Nesta rodada, o Datafolha identificou um aumento mais expressivo de rejeição ao presidente entre quem ganha de 5 a 10 salários mínimos (41% para 50%, de julho para cá) e entre as pessoas com mais de 60 anos (de 45% para 51%).
Significativamente, Bolsonaro passou a ser mais rejeitado no agregado das regiões Norte e Centro-Oeste (16% da amostra), onde costuma ter mais apoio e de onde saíram muitos dos caminhoneiros que ameaçaram invadir o Supremo na esteira do 7 de Setembro. Sob muitos protestos, eles depois foram demovidos pelo pressionado presidente.
Lá, sua rejeição subiu de 41% para 48%, ainda que esteja marginalmente abaixo da média nacional.
O perfil de quem rejeita o presidente segue semelhante ao já registrado antes. Péssima notícia eleitoral, já que perfazem 51% da população na amostra, 56% daqueles que ganham até 2 salários mínimos o acham ruim ou péssimo, assim como 61% dos que têm curso superior (21% da amostra).
Aqui, nas camadas menos ricas e escolarizadas, há um lento espraiamento das visões negativas sobre o presidente. Na já citada camada de quem ganha até 2 mínimos, em julho eram 54% os que o rejeitavam. Na daqueles que recebem de 2 a 5 mínimos, a rejeição foi de 47% para 51%, oscilação positiva no limite da margem de erro.
Ambos os grupos somam 86% da população na amostragem do Datafolha. Outro grupo importante, o daqueles com ensino fundamental (33% da amostra) viu uma subida ainda maior, de 49% para 55%, enquanto houve estabilidade (49% para 48%) entre quem cursou o nível médio (46% dos brasileiros).
Em nichos, há rejeições bastante expressivas entre gays e bissexuais (6% dos ouvidos), de 73%, e entre estudantes (4%): 63%.
Na mão contrária, os mais ricos são o grupo em que a reprovação do presidente mais caiu de julho para cá, de 58% para 46%, retomando pontualmente uma correlação que remonta à campanha que levou o capitão reformado à Presidência.
Entre eles, 36% o consideram ótimo e bom. Integram esse contingente 3% da população pesquisada. O Sul (15% da amostra), bastião do presidente desde a disputa de 2018, segue avaliando ele melhor do que outras regiões: 28% dos ouvidos lá o aprovam.
Pormenorizando, os empresários (2% dos ouvidos) permanecem com os mais fiéis bolsonaristas, com 47% de aprovação. É o único grupo em que o ótimo e bom supera o ruim e péssimo (34%).
No segmento evangélico, outra base do bolsonarismo, as notícias não são boas para o presidente. Desde janeiro, a reprovação ao presidente já subiu 11 pontos, e hoje está superior (41%) à sua aprovação (29%). Na rodada anterior, havia empate técnico (34% a 37%, respectivamente).
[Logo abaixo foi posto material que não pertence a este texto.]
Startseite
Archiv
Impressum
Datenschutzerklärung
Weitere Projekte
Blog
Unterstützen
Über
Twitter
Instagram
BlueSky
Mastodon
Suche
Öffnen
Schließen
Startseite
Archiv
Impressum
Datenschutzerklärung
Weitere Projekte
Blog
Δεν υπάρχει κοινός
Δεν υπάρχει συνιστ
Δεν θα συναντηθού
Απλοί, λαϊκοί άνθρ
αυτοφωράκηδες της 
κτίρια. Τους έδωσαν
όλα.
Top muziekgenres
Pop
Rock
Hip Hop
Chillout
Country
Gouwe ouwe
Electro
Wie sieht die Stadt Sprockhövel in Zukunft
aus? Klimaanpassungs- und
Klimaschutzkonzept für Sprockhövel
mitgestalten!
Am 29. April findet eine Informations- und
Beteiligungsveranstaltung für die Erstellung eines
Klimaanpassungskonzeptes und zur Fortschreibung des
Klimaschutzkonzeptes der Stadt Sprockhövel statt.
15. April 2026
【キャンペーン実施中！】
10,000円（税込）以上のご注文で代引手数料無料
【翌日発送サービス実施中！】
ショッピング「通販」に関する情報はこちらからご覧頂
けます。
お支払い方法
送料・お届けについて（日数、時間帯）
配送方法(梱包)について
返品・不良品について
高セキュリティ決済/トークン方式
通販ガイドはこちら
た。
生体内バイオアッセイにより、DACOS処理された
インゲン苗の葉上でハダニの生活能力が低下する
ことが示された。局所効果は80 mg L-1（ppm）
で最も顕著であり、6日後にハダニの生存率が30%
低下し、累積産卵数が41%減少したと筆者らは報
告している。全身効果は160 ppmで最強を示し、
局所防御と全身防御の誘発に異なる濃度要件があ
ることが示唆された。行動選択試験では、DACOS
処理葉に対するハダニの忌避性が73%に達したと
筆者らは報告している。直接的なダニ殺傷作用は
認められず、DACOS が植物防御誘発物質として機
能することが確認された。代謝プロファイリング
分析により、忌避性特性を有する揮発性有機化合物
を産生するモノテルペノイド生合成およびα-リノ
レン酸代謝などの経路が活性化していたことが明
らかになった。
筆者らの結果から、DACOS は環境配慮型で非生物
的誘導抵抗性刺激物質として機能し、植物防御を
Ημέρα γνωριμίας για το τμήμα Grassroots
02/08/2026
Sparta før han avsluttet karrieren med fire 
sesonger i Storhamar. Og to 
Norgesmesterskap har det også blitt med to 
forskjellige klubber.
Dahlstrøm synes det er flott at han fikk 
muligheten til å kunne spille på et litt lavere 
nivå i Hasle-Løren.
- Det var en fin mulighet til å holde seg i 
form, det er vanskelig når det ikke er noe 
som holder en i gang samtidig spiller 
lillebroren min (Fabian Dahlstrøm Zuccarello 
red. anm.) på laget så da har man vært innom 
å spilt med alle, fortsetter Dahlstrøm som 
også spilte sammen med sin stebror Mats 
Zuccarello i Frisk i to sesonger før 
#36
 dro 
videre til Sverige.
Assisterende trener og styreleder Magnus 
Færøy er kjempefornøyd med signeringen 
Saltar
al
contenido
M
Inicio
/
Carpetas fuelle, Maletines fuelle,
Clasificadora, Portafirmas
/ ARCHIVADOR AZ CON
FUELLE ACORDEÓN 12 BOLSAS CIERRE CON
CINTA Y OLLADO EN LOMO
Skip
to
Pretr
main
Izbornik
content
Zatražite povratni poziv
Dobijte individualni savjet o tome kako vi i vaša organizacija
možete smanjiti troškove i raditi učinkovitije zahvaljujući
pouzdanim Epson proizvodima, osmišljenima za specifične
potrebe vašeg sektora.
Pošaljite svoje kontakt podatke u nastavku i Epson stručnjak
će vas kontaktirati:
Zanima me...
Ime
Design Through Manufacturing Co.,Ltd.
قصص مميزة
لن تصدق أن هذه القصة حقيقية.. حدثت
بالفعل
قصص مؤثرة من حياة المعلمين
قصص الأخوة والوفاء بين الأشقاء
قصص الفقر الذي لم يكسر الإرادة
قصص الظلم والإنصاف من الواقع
Isso ocorre em meio à campanha por ora frustrada de emplacar o ex-advogado-geral da União André Mendonça, que é pastor, para uma vaga no Supremo.
A tensão institucional deste julho para cá foi das maiores de um governo já acostumado a bater recordes no setor. Igualmente, Bolsonaro só perde para Fernando Collor de Mello (então no PRN) em impopularidade a esta altura do mandato, contando aqui apenas presidentes eleitos para um primeiro mandato.
O hoje senador alagoano tinha neste ponto de seu governo 68% de rejeição, ante 21% de avaliação regular e só 9% de aprovação. Acabaria sofrendo a abertura de um processo impeachment na sequência, em 1992, renunciando para evitar a perda de direitos políticos.
Fernando Henrique Cardoso (PSDB), por sua vez, registrava 16% de ruim e péssimo, 42% de regular e 39% de aprovação. O petista Luiz Inácio Lula da Silva, por sua vez, marcava 23%, 40% e 35%, respectivamente, e sua sucessora Dilma Rousseff (PT), semelhantes 22%, 42% e 36%.